Though I quickly grew to love Iron Maiden, it was the more extreme songs like Circle Of The Tyrants that were really grabbing my interest. The problem was, there were so few of those kinds of videos to sample, and I did not know anyone who could guide me down that heavier path. As a youth my friends would expose me to new bands, but I didn’t know any metal heads at the time. That changed early in the following year. There was a guy named Jason that I had some classes with. He had longer hair and we became friends. My friend Pat and I started hanging out at his house. His room was decked out with all sorts of metal posters and hand drawn logos on large pieces of paper. I told him how I had recently been getting into metal but wanted to hear more heavy, aggressive stuff. He went to his drawer of cassettes and handed me a copy of Metallica’s Master Of Puppets. This would turn out to be one of the more significant single moments of my life. From that time forward I began stepping off the path of conformity and into the unknown. To this day that album is still my favorite, and in my opinion, the finest metal album of all time. Apparently my opinion is not in the minority, either, as nearly every poll over the last twenty years or so ranks that album as #1 in the metal genre. It’s easy to ignore Metallica these days as they have become a joke, but that should not negate their groundbreaking ’80s work. The songs on Master Of Puppets, while being 30 years old, still represent well in 2016, as any truly great piece of art transcends time and people’s evolving tastes.

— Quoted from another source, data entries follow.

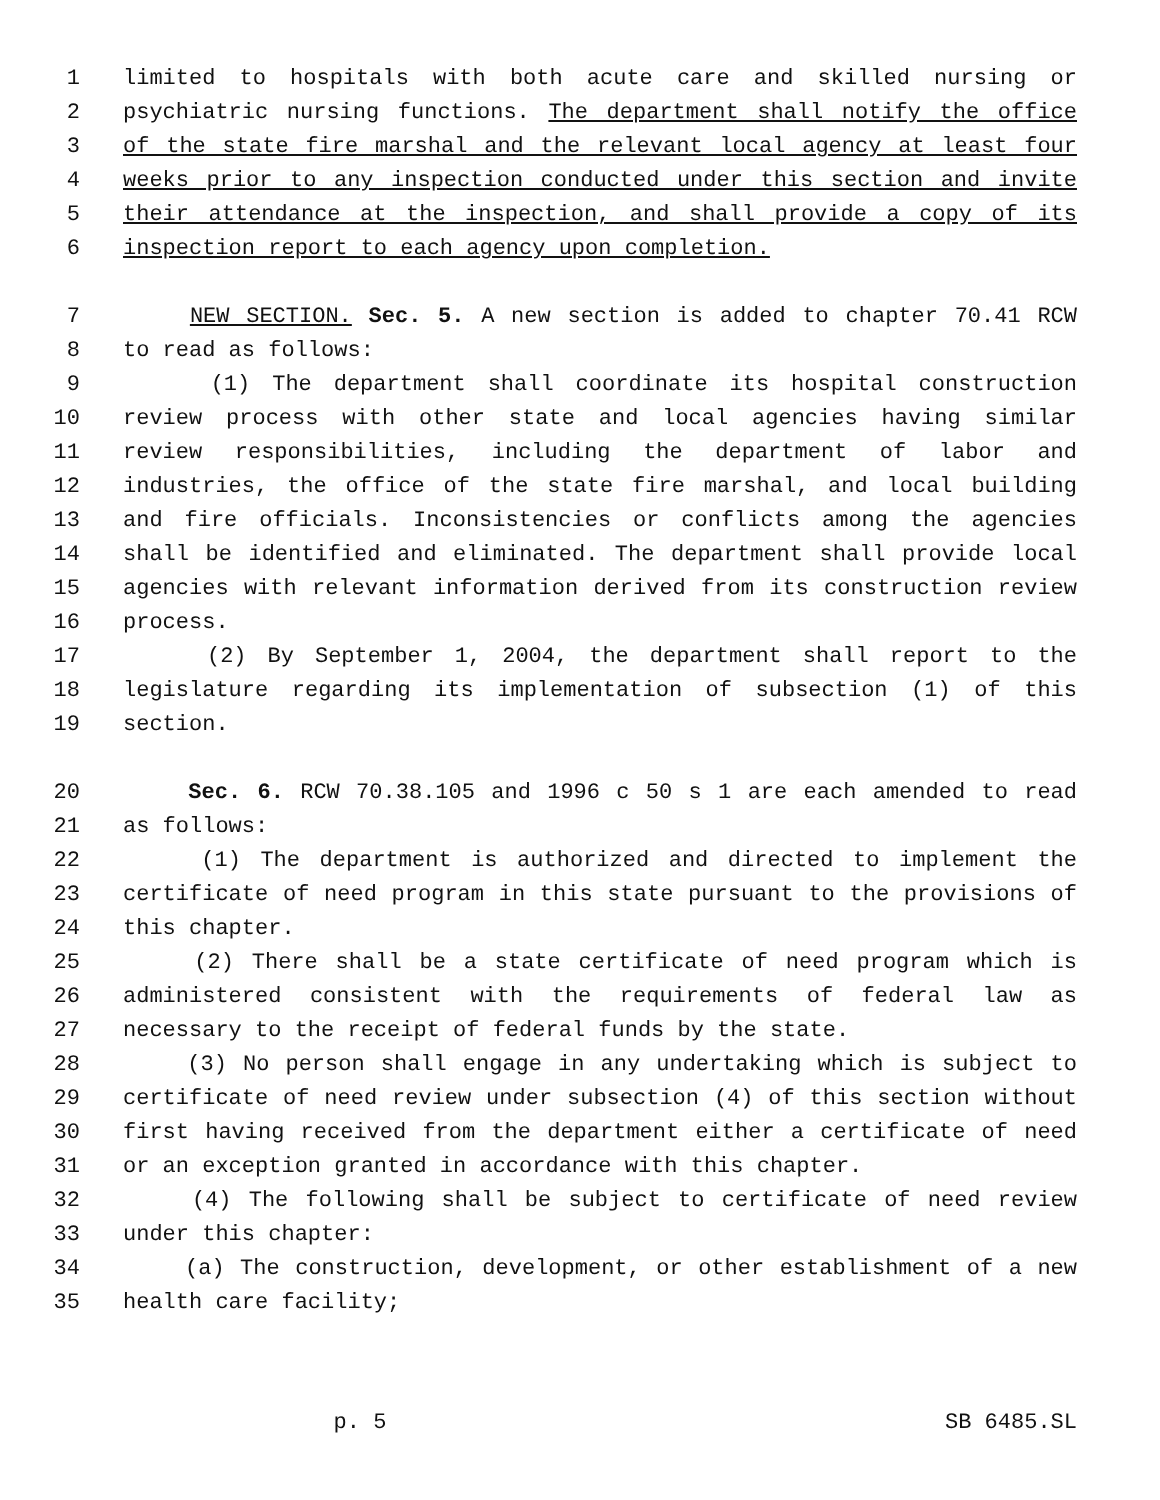1 limited to hospitals with both acute care and skilled nursing or
2 psychiatric nursing functions. The department shall notify the office
3 of the state fire marshal and the relevant local agency at least four
4 weeks prior to any inspection conducted under this section and invite
5 their attendance at the inspection, and shall provide a copy of its
6 inspection report to each agency upon completion.
7 NEW SECTION. Sec. 5. A new section is added to chapter 70.41 RCW
8 to read as follows:
9 (1) The department shall coordinate its hospital construction
10 review process with other state and local agencies having similar
11 review responsibilities, including the department of labor and
12 industries, the office of the state fire marshal, and local building
13 and fire officials. Inconsistencies or conflicts among the agencies
14 shall be identified and eliminated. The department shall provide local
15 agencies with relevant information derived from its construction review
16 process.
17 (2) By September 1, 2004, the department shall report to the
18 legislature regarding its implementation of subsection (1) of this
19 section.
20 Sec. 6. RCW 70.38.105 and 1996 c 50 s 1 are each amended to read
21 as follows:
22 (1) The department is authorized and directed to implement the
23 certificate of need program in this state pursuant to the provisions of
24 this chapter.
25 (2) There shall be a state certificate of need program which is
26 administered consistent with the requirements of federal law as
27 necessary to the receipt of federal funds by the state.
28 (3) No person shall engage in any undertaking which is subject to
29 certificate of need review under subsection (4) of this section without
30 first having received from the department either a certificate of need
31 or an exception granted in accordance with this chapter.
32 (4) The following shall be subject to certificate of need review
33 under this chapter:
34 (a) The construction, development, or other establishment of a new
35 health care facility;
p. 5 SB 6485.SL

Shortly after my exposure to Master Of Puppets I started to change. I gained more confidence, became more intolerant of oppressing social standards, and realized that my life was my own to do with what I pleased and blaze my own path away from the beaten one of the majority of blind followers appeasing other people’s standards and expectations. I started growing my hair long, not because I necessarily wanted to rebel, but because I liked the way it looked. That goes the same for getting my ear pierced. In the late ’80s/early ’90s in Billings, Montana, such a change was much more rebellious than it is now. That look made it more difficult to find a good job, and there was a certain prejudice that came with it, as many people looked down at such people. Of course all that did was make me more defiant and unapologetic being the person that I wanted to be.

Here I am in May of 1990, playing a show, three years after I started growing my hair (don't ask why it's curly).

That summer my friends and I formed a joke band called Plasttica and videotaped ourselves dorking out playing plywood guitars. Embarrassing now, but still funny. One day Pat’s dad asked a simple question, “Why don’t you learn how to play real guitars?” This set off light bulbs in our heads. Yeah, why not? This was the final piece of the puzzle to my life-altering transformation. I’m not going to go into the whole story of my experience in bands (another story for another time), but ultimately it took me off the college bound path in high school, gave me roughly twelve years of unique experiences, with dozens of songs to my name, about 100 shows under my belt, and 5 albums. My hair transformed over the years, too, as I went through periods of struggle to keep my long hair that was slowly falling out. I felt like I had every hair style under the sun before I finally got tired of looking like a freak and shaved my head for good. Today I may not have the classic look of a metal god, but in my head I will always have hair down to my ass. At age 46 I am more of a metalhead now than I have ever been. It’s the blood in my veins. Some may silently judge people like me and think it’s immature and silly, but I defiantly look back at them with my head held high and wonder why so many of my peers keep getting more lame and soft the older they get.